I recently posted a piece entitled “The Economy In Pictures” wherein I shared a series of economic charts using annualized trend analysis. The purpose of the post was not to espouse a personal viewpoint on the health of the economy, or lack thereof, but to allow you to view the data and draw your own conclusions. As I stated:
“With the economy now more than 4 years into an expansion, which is long by historical standards, the question for you to answer by looking at the charts below is: ‘Are we closer to an economic recession or a continued expansion?’
How you answer that question should have a significant impact on your investment outlook as financial markets tend to lose roughly 30% on average during recessionary periods. However, with margin debt at record levels, earnings deteriorating and junk bond yields near all-time lows, this is hardly a normal market environment within which we are currently invested.
Therefore, I present a series of charts which view the overall economy from the same perspective utilizing an annualized rate of change. In some cases, where the data is extremely volatile, I have used a 3-month average to expose the underlying data trend. Any other special data adjustments are noted below.”
This week I bring you “The Market In Pictures”
There is currently a debate being waged on Wall Street. On one side of the argument are individuals who believe that we have entered into the next “secular bull market” and that the markets have only just begun what is an expected multi-year advance from current levels. The other side of the argument reiterates that the current market advance is predicated on artificial stimulus and that the “secular bear market” remains intact, and the next major reversion is just a function of time.
The series of charts below is designed to allow you to draw your own conclusions. I have only included commentary where necessary to clarify chart construction or analysis.
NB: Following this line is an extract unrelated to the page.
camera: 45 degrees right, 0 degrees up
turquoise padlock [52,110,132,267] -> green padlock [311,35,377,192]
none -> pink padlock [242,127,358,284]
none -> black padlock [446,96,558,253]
The following chart shows Tobin’s “Q” ratio and Robert Shillers “Cyclically Adjusted P/E (CAPE)” ratio versus the S&P 500. James Tobin of Yale University, Nobel laureate in economics, hypothesized that the combined market value of all the companies on the stock market should be about equal to their replacement costs. The Q ratio is calculated as the market value of a company divided by the replacement value of the firm’s assets. Dr. Robert Shiller, also a Nobel Prize winning Yale professor, created CAPE to smooth earnings variations and volatility over time. CAPE is calculated by taking the S&P 500 and dividing it by the average of ten years worth of earnings. If the ratio is above the long-term average of around 16x, the stock market is considered expensive. Currently, the CAPE is at 24.42x, and the Q-ratio is at 1.00.
My friend Doug Short regularly publishes Ed Easterling’s valuation work. Ed Easterling, Crestmont Research, has done extensive studies on valuation and resulting long term returns.
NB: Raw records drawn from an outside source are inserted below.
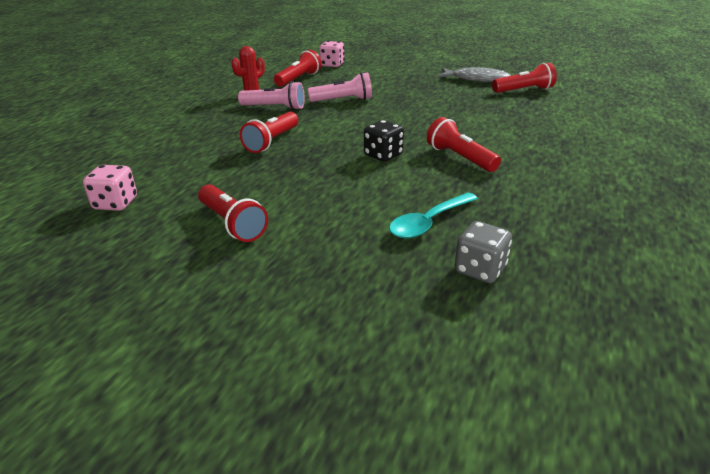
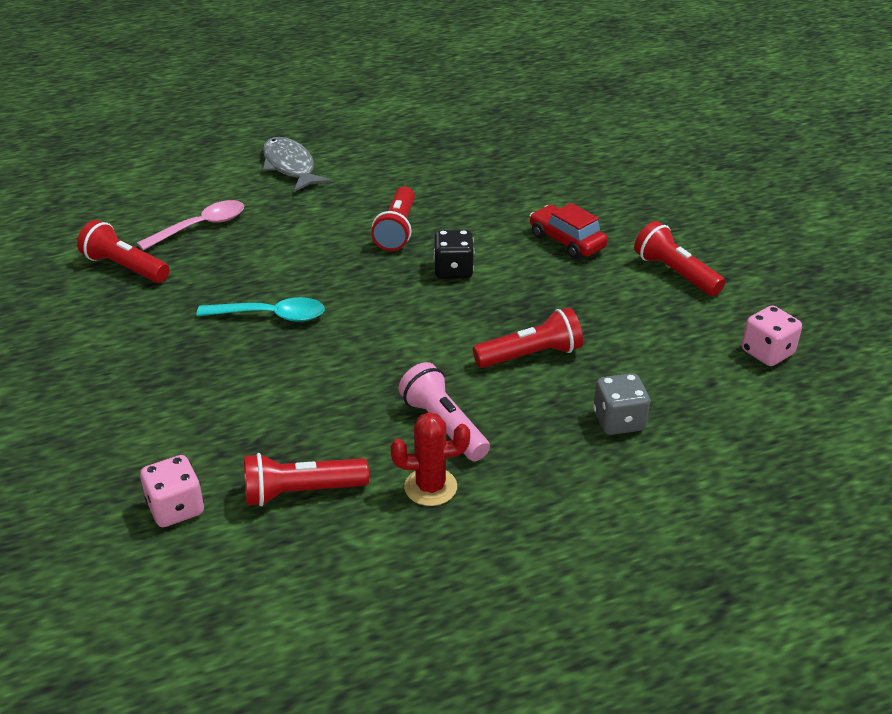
camera: 135 degrees left, 5 degrees up
red flashlight [198,185,268,242] -> red flashlight turned 45 degrees counterclockwise [634,221,725,296]
pink flashlight [308,72,372,102] -> none
turquoise spoon [389,192,478,238] -> turquoise spoon moved to [197,297,325,322]
grey fish [438,67,511,82] -> grey fish moved to [263,137,331,192]
grey dice [454,221,512,283] -> grey dice moved to [593,373,650,435]
none -> pink spoon [137,200,244,250]
none -> red car [530,203,608,259]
The next two charts are variants on Robert Shiller’s CAPE. The first is just a pure analysis of CAPE as compared to the S&P 500.
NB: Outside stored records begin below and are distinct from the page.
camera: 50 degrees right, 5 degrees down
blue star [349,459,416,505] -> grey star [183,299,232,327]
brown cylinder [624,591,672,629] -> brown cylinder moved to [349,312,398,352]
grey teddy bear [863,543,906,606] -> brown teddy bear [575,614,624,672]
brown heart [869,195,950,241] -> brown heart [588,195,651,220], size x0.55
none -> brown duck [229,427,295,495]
The next chart shows the deviation of valuations from their long term average.
Are stocks truly reflecting the economy?
One of Warren Buffet’s favorite valuation measures is Market Cap to GDP. I have modified this analysis utilizing real, inflation adjusted, S&P 500 market capitalization as compared to real GDP.
Since the stock market should be a reflection of the underlying economy, then the amount of leverage, or margin debt, in the market as a percentage of GDP could provide an important clue.
The following charts are measures of deviation from underlying trends or averages. The greater the deviation from the long term trends or averages; the probability of a reversion back to, or beyond, those trends or averages increases. The first chart is the deviation of earnings from the underlying long term growth trend of earnings.
The next chart is the deviation in price of both the S&P 500 and Wilshire 5000 from the 36-Month moving average. For more discussion on this chart read this.
The chart below is the same basic analysis but utilizing a 50-week moving average which is a more “real-time” variation.
The volatility index (VIX) is representative of investors “fear” of a correction in the market. Low levels represent investor complacency and no fear of a market correction.
Just For Good Measure
This past week John Hussman tweeted this chart of the S&P 500 that lists all of the warnings signs of a crash that we are experiencing now.
“Anatomy of textbook pre-crash bubble. Don’t rely on further blowoff, but don’t be shocked. Risk dominates. Hold tight.”
This analysis, along with the economic data I posted recently, tells us much about where we are within the current economic and market cycle. While it is certainly easy to be swept up in the daily advances of the stock market casino, it is important to remember that eventually the “house always wins.” What has always separated successful professional gamblers from the weekend sucker is strictly the difference of knowing when to cash in your chips and step away from the table.